* _Work instruction_
Go over the listing below line by line, and return each one holding the string "ctrl".

* _Data section_
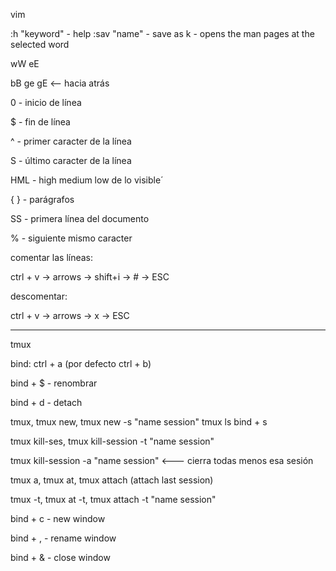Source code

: vim

:h "keyword" - help
:sav "name" - save as
k - opens the man pages at the selected word

wW eE

bB ge gE <-- hacia atrás

0 - inicio de línea

$ - fin de línea

^ - primer caracter de la línea

S - último caracter de la línea

HML - high medium low de lo visible´

{ } - parágrafos

SS - primera línea del documento

% - siguiente mismo caracter

comentar las líneas:

ctrl + v -> arrows -> shift+i -> # -> ESC

descomentar:

ctrl + v -> arrows -> x -> ESC

---

tmux

bind: ctrl + a (por defecto ctrl + b) 

bind + $ - renombrar

bind + d - detach

tmux, tmux new, tmux new -s "name session"
tmux ls
bind + s

tmux kill-ses, tmux kill-session -t "name session"

tmux kill-session -a "name session" <--- cierra todas menos esa sesión

tmux a, tmux at, tmux attach (attach last session)

tmux -t, tmux at -t, tmux attach -t "name session"

bind + c - new window

bind + , - rename window

bind + & - close window




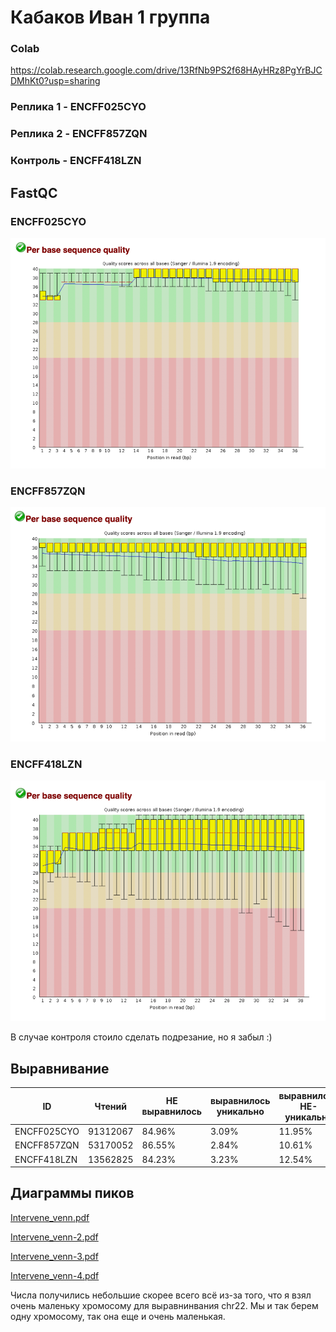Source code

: # Кабаков Иван 1 группа

### Colab
https://colab.research.google.com/drive/13RfNb9PS2f68HAyHRz8PgYrBJCDMhKt0?usp=sharing

### Реплика 1 - ENCFF025CYO
### Реплика 2 - ENCFF857ZQN
### Контроль - ENCFF418LZN

## FastQC

### ENCFF025CYO

![ENCFF025CYO_fastq.png](pictures%2FENCFF025CYO_fastq.png)

### ENCFF857ZQN

![ENCFF418LZN_fastq.png](pictures%2FENCFF418LZN_fastq.png)

### ENCFF418LZN

![ENCFF857ZQN_fastq.png](pictures%2FENCFF857ZQN_fastq.png)

В случае контроля стоило сделать подрезание, но я забыл :)

## Выравнивание

| ID | Чтений | НЕ выравнилось | выравнилось уникально | выравнилось НЕ-уникально |
|-|-|-|-|-|
| ENCFF025CYO | 91312067 | 84.96% | 3.09% | 11.95% |
| ENCFF857ZQN | 53170052 | 86.55% | 2.84% | 10.61% |
| ENCFF418LZN | 13562825 | 84.23% | 3.23% | 12.54% |

## Диаграммы пиков

[Intervene_venn.pdf](data%2FIntervene_venn.pdf)

[Intervene_venn-2.pdf](data%2FIntervene_venn-2.pdf)

[Intervene_venn-3.pdf](data%2FIntervene_venn-3.pdf)

[Intervene_venn-4.pdf](data%2FIntervene_venn-4.pdf)

Числа получились небольшие скорее всего всё из-за того, 
что я взял очень маленьку хромосому для выравнинвания chr22. Мы и так
берем одну хромосому, так она еще и очень маленькая.




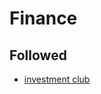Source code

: # Finance

## Followed

- [investment club](https://fr.investing.com/members/contributors/204443144/comments)
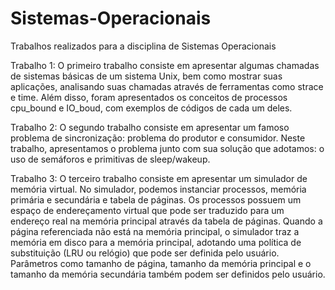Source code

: # Sistemas-Operacionais
Trabalhos realizados para a disciplina de Sistemas Operacionais

Trabalho 1:
O primeiro trabalho consiste em apresentar algumas chamadas de sistemas básicas de um sistema Unix, bem como mostrar suas aplicações, analisando suas chamadas através de ferramentas como strace e time. Além disso, foram apresentados os conceitos de processos cpu_bound e IO_boud, com exemplos de códigos de cada um deles.

Trabalho 2:
O segundo trabalho consiste em apresentar um famoso problema de sincronização: problema do produtor e consumidor. Neste trabalho, apresentamos o problema junto com sua solução que adotamos: o uso de semáforos e primitivas de sleep/wakeup.

Trabalho 3:
O terceiro trabalho consiste em apresentar um simulador de memória virtual. No simulador, podemos instanciar processos, memória primária e secundária e tabela de páginas. Os processos possuem um espaço de endereçamento virtual que pode ser traduzido para um endereço real na memória principal através da tabela de páginas. Quando a página referenciada não está na memória principal, o simulador traz a memória em disco para a memória principal, adotando uma política de substituição (LRU ou relógio) que pode ser definida pelo usuário. Parâmetros como tamanho de página, tamanho da memória principal e o tamanho da memória secundária também podem ser definidos pelo usuário.
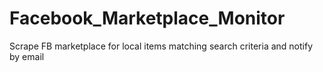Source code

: # Facebook_Marketplace_Monitor
Scrape FB marketplace for local items matching search criteria and notify by email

* _Written solution_
ctrl + v -> arrows -> shift+i -> # -> ESC
ctrl + v -> arrows -> x -> ESC
bind: ctrl + a (por defecto ctrl + b) 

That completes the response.